● **Prompt 1**: According to the 4D visual pre-training page, what average success rate improvement does FVP achieve over DP3 across 12 real-world manipulation tasks?

● **Passage**:
■ ■ ■ ■ ■ ■ ■

4D Visual Pre-training for Robot Learning¶

Conference: ICCV 2025 arXiv: 2508.17230 Code: https://github.com/JackHck/FVP Area: 3D Vision / Robot Learning Keywords: Point cloud pre-training, diffusion models, imitation learning, 3D representation learning, robot manipulation

TL;DR¶

FVP formulates 3D visual pre-training as a next-point-cloud-prediction problem, training a conditional diffusion model to predict the current-frame point cloud from historical-frame point clouds. This approach achieves a 28% average success rate improvement over DP3 across 12 real-world manipulation tasks, establishing a new state of the art.

Background & Motivation¶

Existing robot visual representation learning predominantly relies on 2D image pre-training (e.g., R3M, MVP, VC-1), neglecting the inherently 3D nature of the physical world.
3D point clouds have demonstrated superior efficiency and generalization over 2D images as visual inputs for robot manipulation (e.g., DP3, RISE).
However, large-scale 3D data is scarce on the internet, making it difficult to train general-purpose 3D representations from web data as done in the 2D domain.
Existing 3D pre-training methods (contrastive learning, masked reconstruction) do not sufficiently exploit temporal information for understanding robot motion dynamics.

Core Problem¶

How can a general-purpose 3D visual pre-training method be designed to improve robot manipulation performance in the absence of large-scale 3D data?

■ ■ ■ ■ ■ ■ ■

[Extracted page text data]
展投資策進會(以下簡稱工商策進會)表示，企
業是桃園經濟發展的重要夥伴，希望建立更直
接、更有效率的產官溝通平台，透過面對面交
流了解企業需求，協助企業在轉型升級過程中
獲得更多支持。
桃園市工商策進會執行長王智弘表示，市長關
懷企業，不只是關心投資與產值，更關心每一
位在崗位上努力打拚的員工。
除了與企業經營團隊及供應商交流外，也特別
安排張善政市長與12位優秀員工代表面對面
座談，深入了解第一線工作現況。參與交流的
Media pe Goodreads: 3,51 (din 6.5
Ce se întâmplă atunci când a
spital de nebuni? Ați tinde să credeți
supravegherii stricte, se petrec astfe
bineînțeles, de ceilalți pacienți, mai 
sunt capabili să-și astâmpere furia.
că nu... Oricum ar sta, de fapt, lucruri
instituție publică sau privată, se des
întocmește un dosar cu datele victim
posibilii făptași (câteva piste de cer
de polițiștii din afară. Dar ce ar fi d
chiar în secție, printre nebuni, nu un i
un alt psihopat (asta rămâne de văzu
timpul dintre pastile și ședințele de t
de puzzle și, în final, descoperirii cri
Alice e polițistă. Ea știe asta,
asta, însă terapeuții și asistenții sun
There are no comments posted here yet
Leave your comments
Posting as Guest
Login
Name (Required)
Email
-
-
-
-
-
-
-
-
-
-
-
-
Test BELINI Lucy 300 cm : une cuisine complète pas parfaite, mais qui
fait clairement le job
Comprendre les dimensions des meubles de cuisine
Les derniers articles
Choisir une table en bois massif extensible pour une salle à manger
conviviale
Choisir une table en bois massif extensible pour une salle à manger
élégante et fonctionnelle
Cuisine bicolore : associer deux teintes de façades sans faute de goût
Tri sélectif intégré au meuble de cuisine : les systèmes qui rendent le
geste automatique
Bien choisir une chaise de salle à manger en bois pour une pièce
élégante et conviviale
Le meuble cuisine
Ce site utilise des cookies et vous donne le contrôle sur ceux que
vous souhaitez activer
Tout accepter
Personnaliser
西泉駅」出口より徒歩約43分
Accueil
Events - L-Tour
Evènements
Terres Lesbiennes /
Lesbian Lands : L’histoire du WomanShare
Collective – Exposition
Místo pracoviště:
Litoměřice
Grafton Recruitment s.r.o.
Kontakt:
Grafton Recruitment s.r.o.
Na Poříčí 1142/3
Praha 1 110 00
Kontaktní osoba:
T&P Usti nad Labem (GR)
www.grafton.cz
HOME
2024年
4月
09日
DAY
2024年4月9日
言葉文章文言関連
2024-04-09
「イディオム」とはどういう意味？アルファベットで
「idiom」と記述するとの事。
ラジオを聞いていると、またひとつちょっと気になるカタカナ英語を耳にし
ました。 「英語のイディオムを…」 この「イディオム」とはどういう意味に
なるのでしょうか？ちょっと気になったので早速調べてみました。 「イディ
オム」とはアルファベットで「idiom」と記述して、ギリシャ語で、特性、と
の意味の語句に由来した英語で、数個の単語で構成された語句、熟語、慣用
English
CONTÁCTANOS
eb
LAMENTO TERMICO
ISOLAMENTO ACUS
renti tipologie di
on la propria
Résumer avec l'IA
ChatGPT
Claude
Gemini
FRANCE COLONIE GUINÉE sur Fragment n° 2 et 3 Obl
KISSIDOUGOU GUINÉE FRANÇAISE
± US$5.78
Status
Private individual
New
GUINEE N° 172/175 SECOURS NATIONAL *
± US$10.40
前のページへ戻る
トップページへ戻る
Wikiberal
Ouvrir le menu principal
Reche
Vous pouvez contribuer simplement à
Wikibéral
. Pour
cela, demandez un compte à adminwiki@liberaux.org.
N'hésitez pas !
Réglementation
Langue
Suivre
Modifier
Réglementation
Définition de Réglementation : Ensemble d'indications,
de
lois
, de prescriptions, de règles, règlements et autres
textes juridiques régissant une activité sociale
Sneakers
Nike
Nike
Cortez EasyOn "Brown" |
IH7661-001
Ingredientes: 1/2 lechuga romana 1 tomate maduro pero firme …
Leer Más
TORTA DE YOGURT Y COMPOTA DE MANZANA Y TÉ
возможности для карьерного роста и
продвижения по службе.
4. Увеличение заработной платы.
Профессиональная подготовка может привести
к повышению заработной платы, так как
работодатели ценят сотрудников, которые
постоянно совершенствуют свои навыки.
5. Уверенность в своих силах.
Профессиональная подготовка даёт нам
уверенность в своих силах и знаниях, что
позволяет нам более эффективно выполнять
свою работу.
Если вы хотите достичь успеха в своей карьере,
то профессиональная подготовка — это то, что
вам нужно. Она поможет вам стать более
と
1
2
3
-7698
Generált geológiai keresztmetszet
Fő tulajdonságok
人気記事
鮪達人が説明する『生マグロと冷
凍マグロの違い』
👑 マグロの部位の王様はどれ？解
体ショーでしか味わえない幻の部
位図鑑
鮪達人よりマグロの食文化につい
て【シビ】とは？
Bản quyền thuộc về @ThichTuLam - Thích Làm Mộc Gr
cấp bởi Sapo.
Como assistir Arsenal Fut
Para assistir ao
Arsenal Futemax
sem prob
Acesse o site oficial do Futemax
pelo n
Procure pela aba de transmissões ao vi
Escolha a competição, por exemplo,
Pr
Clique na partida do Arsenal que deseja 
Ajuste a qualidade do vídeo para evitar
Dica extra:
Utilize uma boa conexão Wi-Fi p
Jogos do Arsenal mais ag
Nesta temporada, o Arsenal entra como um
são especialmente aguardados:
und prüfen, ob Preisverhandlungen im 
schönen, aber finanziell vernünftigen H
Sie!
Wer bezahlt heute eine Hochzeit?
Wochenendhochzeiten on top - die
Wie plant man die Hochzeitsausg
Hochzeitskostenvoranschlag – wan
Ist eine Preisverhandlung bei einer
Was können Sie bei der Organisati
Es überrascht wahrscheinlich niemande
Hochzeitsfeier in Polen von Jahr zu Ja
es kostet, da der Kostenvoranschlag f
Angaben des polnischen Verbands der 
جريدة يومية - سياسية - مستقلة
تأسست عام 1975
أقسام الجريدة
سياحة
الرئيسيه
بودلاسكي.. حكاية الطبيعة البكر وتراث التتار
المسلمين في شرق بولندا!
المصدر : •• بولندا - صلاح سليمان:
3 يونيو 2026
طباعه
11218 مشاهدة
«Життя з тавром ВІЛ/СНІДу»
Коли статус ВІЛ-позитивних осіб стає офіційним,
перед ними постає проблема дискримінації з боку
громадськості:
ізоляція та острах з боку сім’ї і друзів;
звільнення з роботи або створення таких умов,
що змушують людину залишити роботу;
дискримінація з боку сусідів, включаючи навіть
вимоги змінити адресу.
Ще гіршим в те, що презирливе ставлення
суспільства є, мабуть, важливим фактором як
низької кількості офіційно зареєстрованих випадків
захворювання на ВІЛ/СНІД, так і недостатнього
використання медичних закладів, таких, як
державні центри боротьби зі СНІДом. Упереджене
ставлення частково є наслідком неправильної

■ ■ ■ ■ ■ ■ ■

● **Prompt 2**: Output the lines of the entries verbatim, starting at the first line of the entries and ending at the line containing "Les derniers articles", with both ends included.

● **Exercise output 1**: 28%

● **Exercise output 2**:
展投資策進會(以下簡稱工商策進會)表示，企
業是桃園經濟發展的重要夥伴，希望建立更直
接、更有效率的產官溝通平台，透過面對面交
流了解企業需求，協助企業在轉型升級過程中
獲得更多支持。
桃園市工商策進會執行長王智弘表示，市長關
懷企業，不只是關心投資與產值，更關心每一
位在崗位上努力打拚的員工。
除了與企業經營團隊及供應商交流外，也特別
安排張善政市長與12位優秀員工代表面對面
座談，深入了解第一線工作現況。參與交流的
Media pe Goodreads: 3,51 (din 6.5
Ce se întâmplă atunci când a
spital de nebuni? Ați tinde să credeți
supravegherii stricte, se petrec astfe
bineînțeles, de ceilalți pacienți, mai 
sunt capabili să-și astâmpere furia.
că nu... Oricum ar sta, de fapt, lucruri
instituție publică sau privată, se des
întocmește un dosar cu datele victim
posibilii făptași (câteva piste de cer
de polițiștii din afară. Dar ce ar fi d
chiar în secție, printre nebuni, nu un i
un alt psihopat (asta rămâne de văzu
timpul dintre pastile și ședințele de t
de puzzle și, în final, descoperirii cri
Alice e polițistă. Ea știe asta,
asta, însă terapeuții și asistenții sun
There are no comments posted here yet
Leave your comments
Posting as Guest
Login
Name (Required)
Email
-
-
-
-
-
-
-
-
-
-
-
-
Test BELINI Lucy 300 cm : une cuisine complète pas parfaite, mais qui
fait clairement le job
Comprendre les dimensions des meubles de cuisine
Les derniers articles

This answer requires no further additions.